- Records shown -
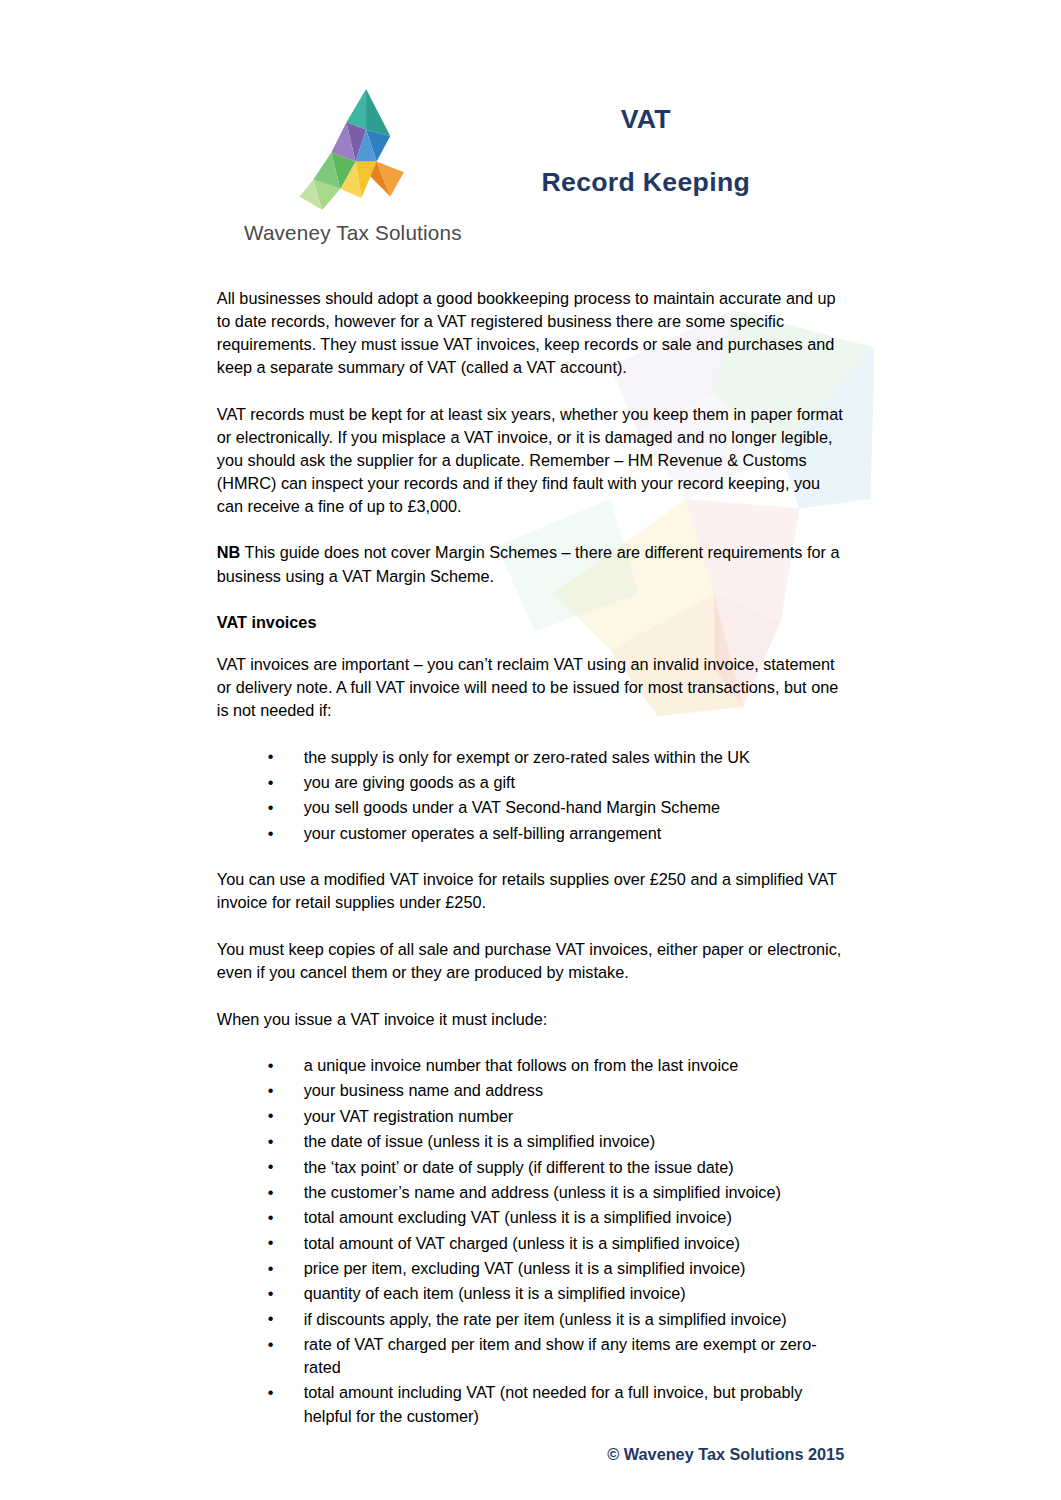Waveney Tax Solutions
VAT
Record Keeping
All businesses should adopt a good bookkeeping process to maintain accurate and up to date records, however for a VAT registered business there are some specific requirements. They must issue VAT invoices, keep records or sale and purchases and keep a separate summary of VAT (called a VAT account).
VAT records must be kept for at least six years, whether you keep them in paper format or electronically. If you misplace a VAT invoice, or it is damaged and no longer legible, you should ask the supplier for a duplicate. Remember – HM Revenue & Customs (HMRC) can inspect your records and if they find fault with your record keeping, you can receive a fine of up to £3,000.
NB This guide does not cover Margin Schemes – there are different requirements for a business using a VAT Margin Scheme.
VAT invoices
VAT invoices are important – you can’t reclaim VAT using an invalid invoice, statement or delivery note. A full VAT invoice will need to be issued for most transactions, but one is not needed if:
the supply is only for exempt or zero-rated sales within the UK
you are giving goods as a gift
you sell goods under a VAT Second-hand Margin Scheme
your customer operates a self-billing arrangement
You can use a modified VAT invoice for retails supplies over £250 and a simplified VAT invoice for retail supplies under £250.
You must keep copies of all sale and purchase VAT invoices, either paper or electronic, even if you cancel them or they are produced by mistake.
When you issue a VAT invoice it must include:
a unique invoice number that follows on from the last invoice
your business name and address
your VAT registration number
the date of issue (unless it is a simplified invoice)
the ‘tax point’ or date of supply (if different to the issue date)
the customer’s name and address (unless it is a simplified invoice)
total amount excluding VAT (unless it is a simplified invoice)
total amount of VAT charged (unless it is a simplified invoice)
price per item, excluding VAT (unless it is a simplified invoice)
quantity of each item (unless it is a simplified invoice)
if discounts apply, the rate per item (unless it is a simplified invoice)
rate of VAT charged per item and show if any items are exempt or zero-rated
total amount including VAT (not needed for a full invoice, but probably helpful for the customer)
© Waveney Tax Solutions 2015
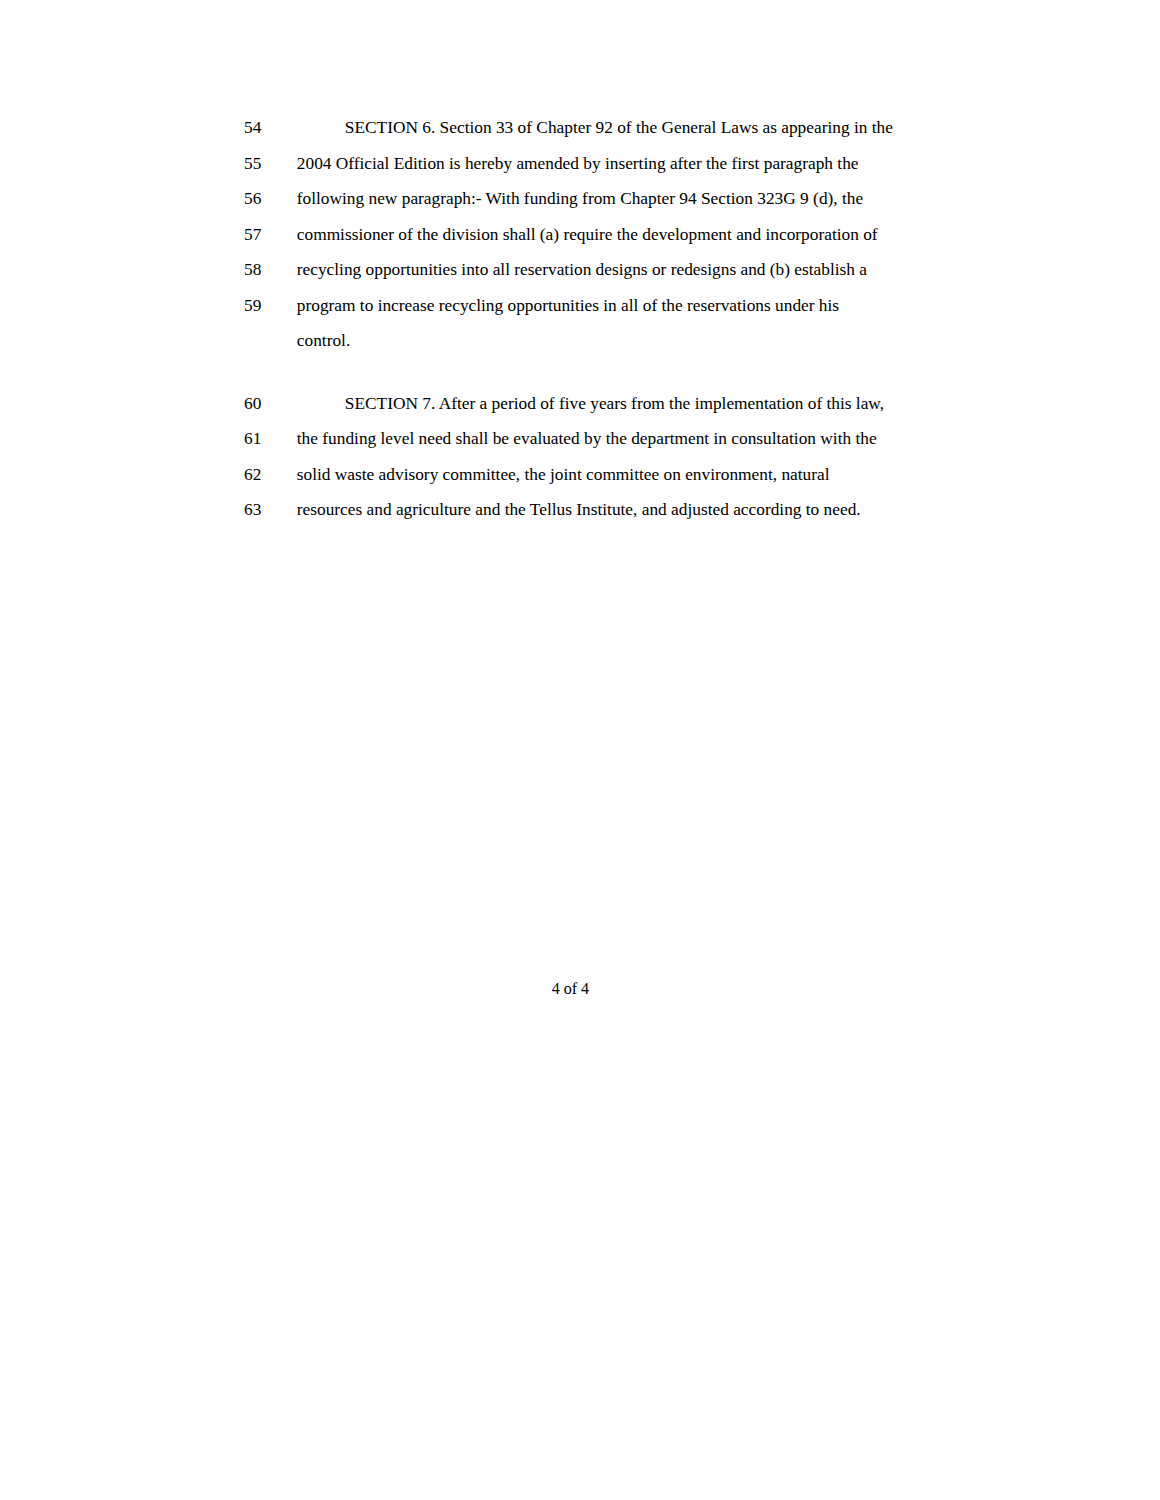54 55 56 57 58 59
SECTION 6. Section 33 of Chapter 92 of the General Laws as appearing in the 2004 Official Edition is hereby amended by inserting after the first paragraph the following new paragraph:- With funding from Chapter 94 Section 323G 9 (d), the commissioner of the division shall (a) require the development and incorporation of recycling opportunities into all reservation designs or redesigns and (b) establish a program to increase recycling opportunities in all of the reservations under his control.
60 61 62 63
SECTION 7. After a period of five years from the implementation of this law, the funding level need shall be evaluated by the department in consultation with the solid waste advisory committee, the joint committee on environment, natural resources and agriculture and the Tellus Institute, and adjusted according to need.
4 of 4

- To do -
Taking the entries above, write out exactly each line from the one holding "VAT invoices are" to the one holding "You can use", both included, and stop there.

- Task result -
VAT invoices are important – you can’t reclaim VAT using an invalid invoice, statement or delivery note. A full VAT invoice will need to be issued for most transactions, but one is not needed if:
the supply is only for exempt or zero-rated sales within the UK
you are giving goods as a gift
you sell goods under a VAT Second-hand Margin Scheme
your customer operates a self-billing arrangement
You can use a modified VAT invoice for retails supplies over £250 and a simplified VAT invoice for retail supplies under £250.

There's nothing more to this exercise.